§ PROVIDED TEXT:
============================================================

Light blade

Abstract

A light assembly is provided which divides a collimated light beam into a plurality of beams using the principle of total internal reflection. A portion of the beam exits a lens in a direction generally parallel to the optical axis of the collimated light beam. A surface within the lens is located such that a portion of the collimated light beam impinges the surface at an angle greater than the critical angle, causing the portion of collimated light to be reflected within the lens. The redirected portion of the collimated light beam may then be used for other purposes such as providing an ornamental feature.

Description

BACKGROUND OF THE INVENTION

Generally, conventional automotive lighting systems utilize filament bulbs as a lighting source. However, filament bulbs have many drawbacks, including high consumption of electrical power, the generation of great amounts of heat, and readily breakable filaments. Recently, due to these drawbacks, light emitting semiconductor devices (LESDs), such as light emitting diodes (“LEDs”), have been adapted for use in certain automobile lighting systems.

LEDs solve many of the problems associated with filament bulbs, because they emit light using a lower voltage and current than used by a filament bulb and are less prone to breakage. However, various other problems are associated with LEDs when used in automobile lighting systems. For example, surface emitting LEDs use a substantially planar luminescent element which radiates high intensity light predominantly in the forward direction, and only minimal light energy is emitted toward the sides. A typical surface emitting LED will actually have peak intensity at +/−20 to 30 degrees off normal. Nonetheless, this type of LED can be generally modeled as a Lambertian source. That is, a source wherein the intensity of the light emitted is subject to the cosine law as given by the formula:
I=I_o cos θ
wherein I is the resultant intensity, I_o is the intensity normal to the surface, and θ is the angle between normal and the viewing direction.

============================================================

§ AVAILABLE DATA:

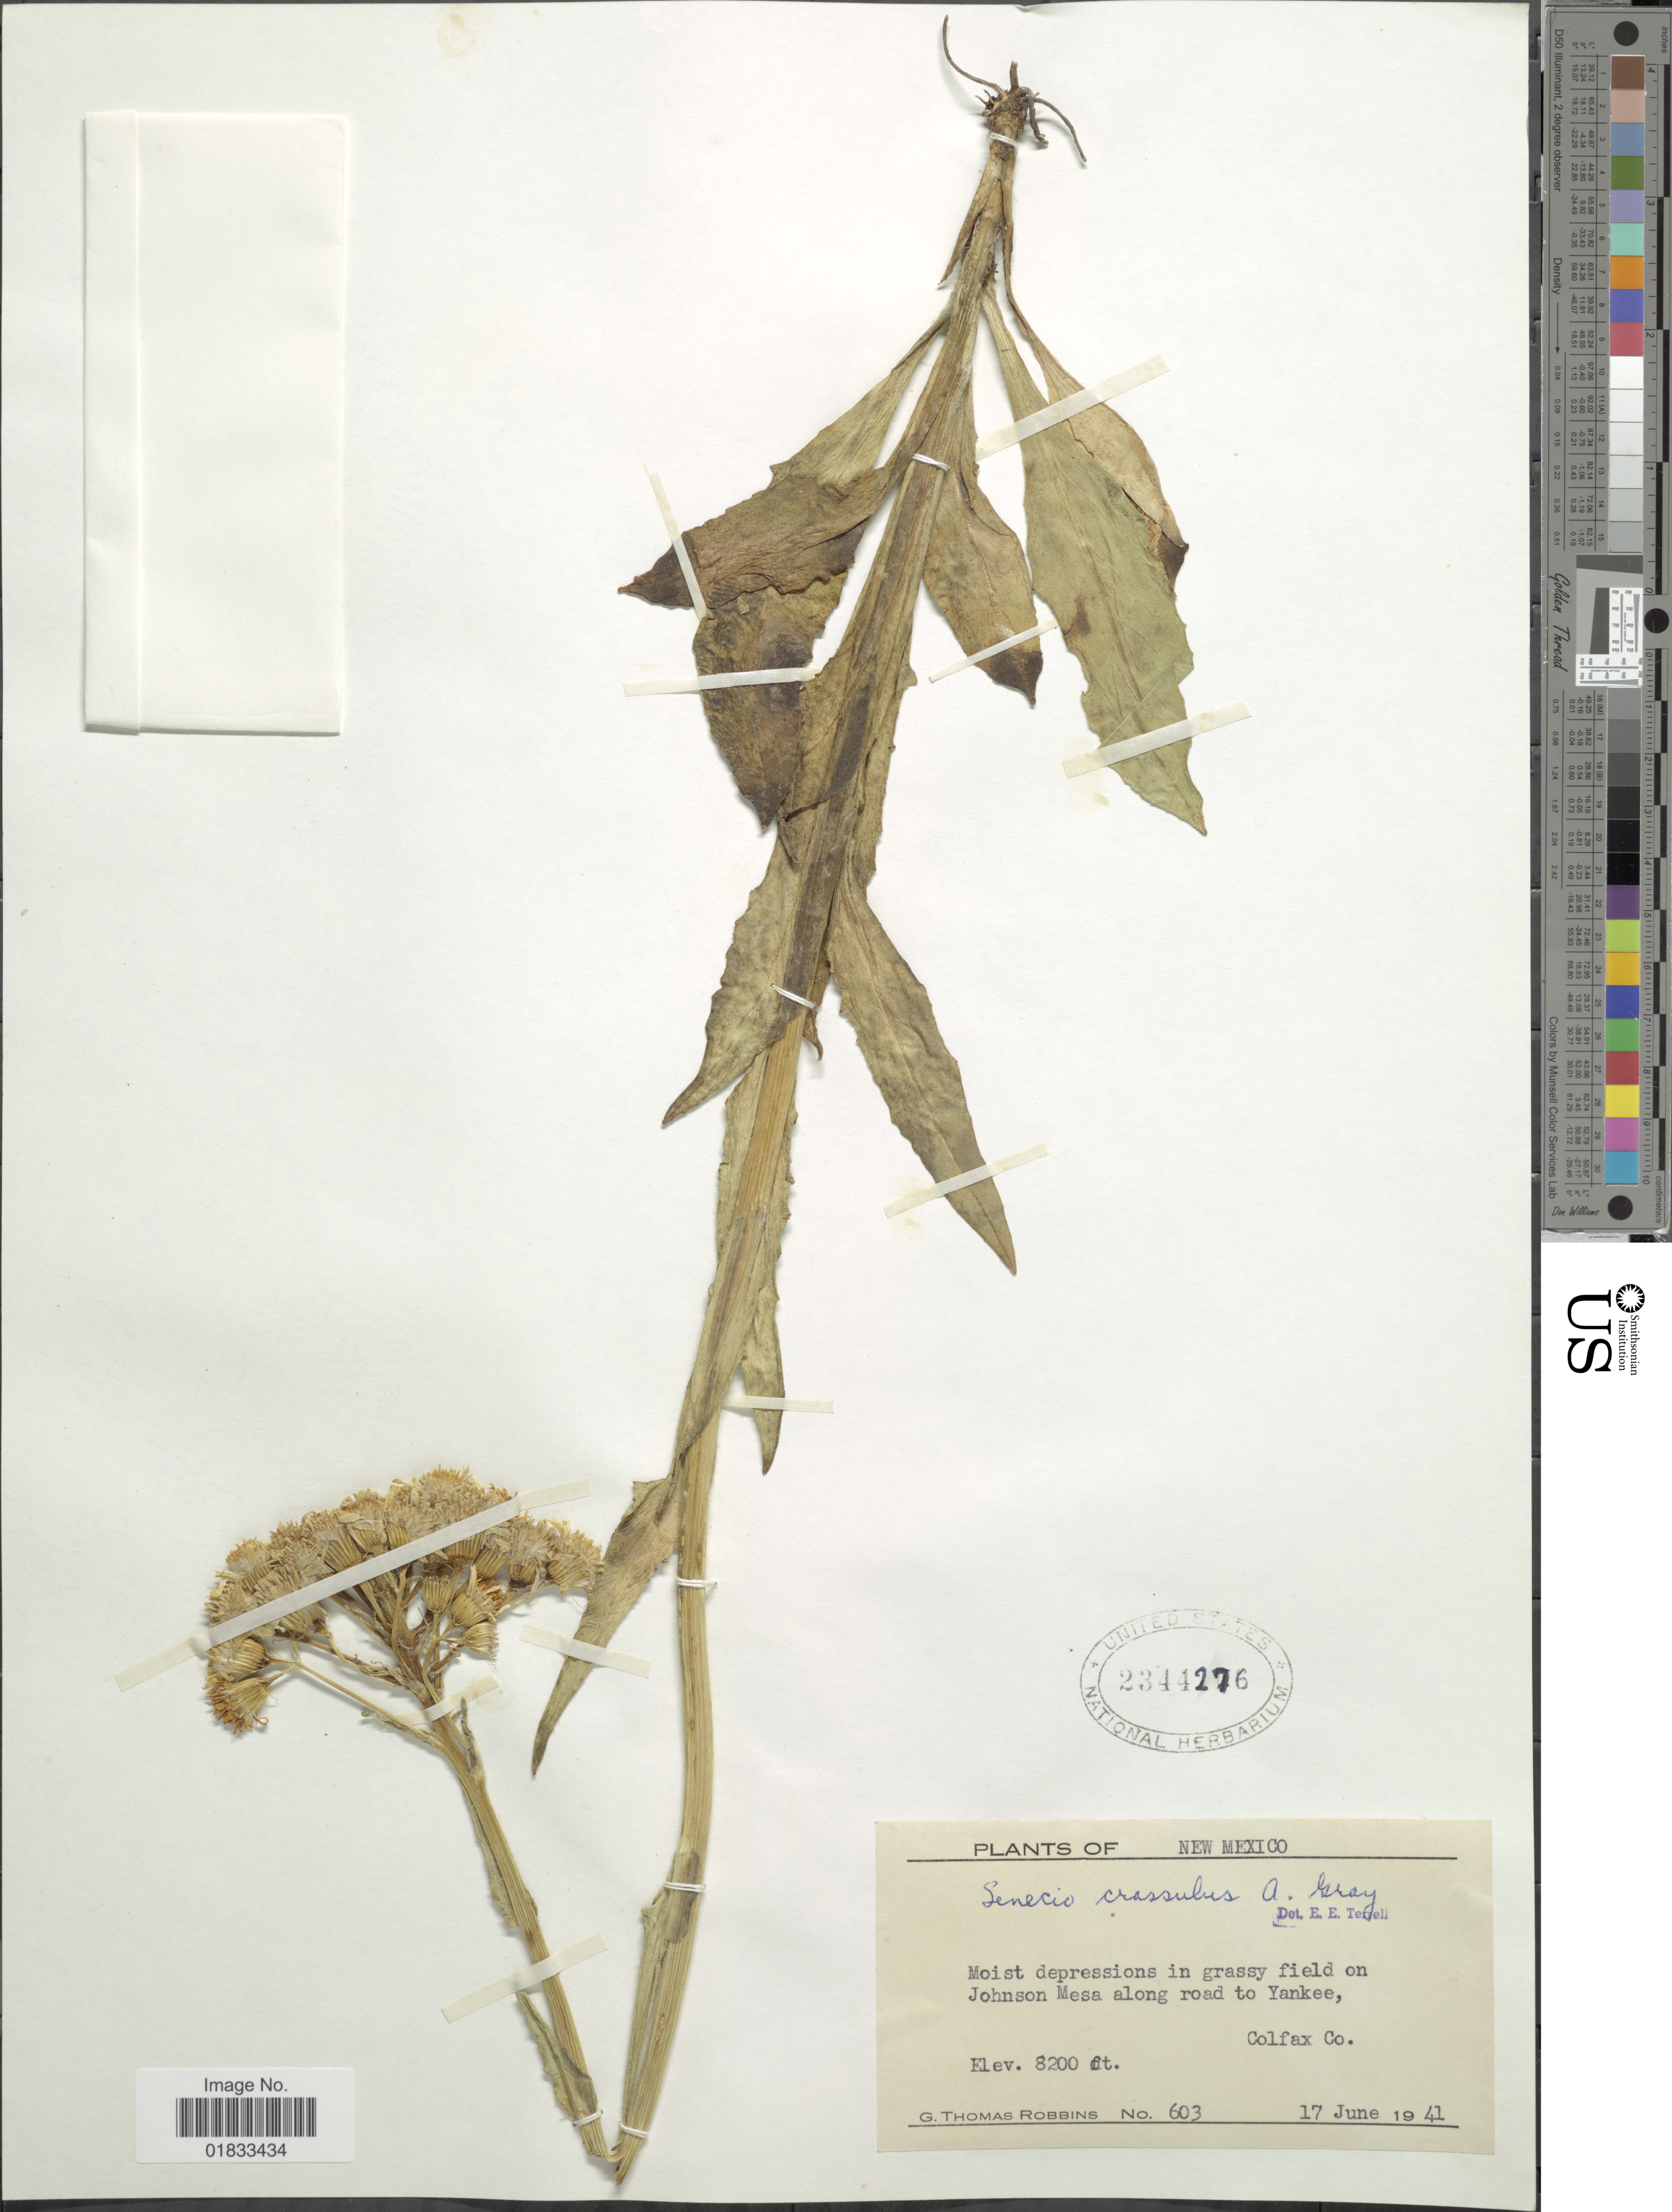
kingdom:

============================================================

§ SHORT TASK 1: In the light blade text, what principle does the light assembly use to divide a collimated light beam into several beams?
§ SHORT TASK 2: Write out the passage of the light blade text between "BACKGROUND OF THE" and "certain automobile lighting systems.", inclusive.
§ SHORT TASK 3: Continue the light blade text from the point where it stops.

§ TASK RESPONSE 1: Total internal reflection.

§ TASK RESPONSE 2:
BACKGROUND OF THE INVENTION

Generally, conventional automotive lighting systems utilize filament bulbs as a lighting source. However, filament bulbs have many drawbacks, including high consumption of electrical power, the generation of great amounts of heat, and readily breakable filaments. Recently, due to these drawbacks, light emitting semiconductor devices (LESDs), such as light emitting diodes (“LEDs”), have been adapted for use in certain automobile lighting systems.

§ TASK RESPONSE 3:
In a typical automotive application, the light emitted from a light source is collimated, focusing the emitted light into a narrow beam within 10 degrees of the optical axis. Collimators known to be used with LEDs include those that operate according to the principle of total internal reflection (TIR). TIR is reflection that occurs due to refraction when the angle of incidence of light traveling in a given substance strikes a boundary surface in excess of the critical angle. The critical angle is the angle of incidence in a denser medium, at an interface between the denser and a less dense medium, that is defined by the equation:
sin I_c=n′/n
where I_c is the critical angle, n′ the refractive index of the less dense medium, and n the refractive index of the denser medium. TIR is a desirable mechanism because it is more efficient in reflecting light than is utilizing a reflective surface, such as a mirror.

However, as the intensity of LEDs increases through various technological advances, the focusing of the emitted light creates a total emission that can exceed the desired intensity. It is, of course, possible to simply use an LED with a lower output. However, it is also desired to reduce the total number of light sources required for a vehicle. Accordingly, it would be beneficial to split the emitted beam into a plurality of beams, either to provide additional ornamentality or to reduce the total number of light sources required for a given application, while minimizing reflection losses.

Therefore, a need exists for an automotive lighting system that provides for the use of LEDs within the lighting system while reducing the number of LEDs needed. It is preferred that the system efficiently create a plurality of light beams. It would be further beneficial if the system used commonly available materials and minimized the number of parts in the system.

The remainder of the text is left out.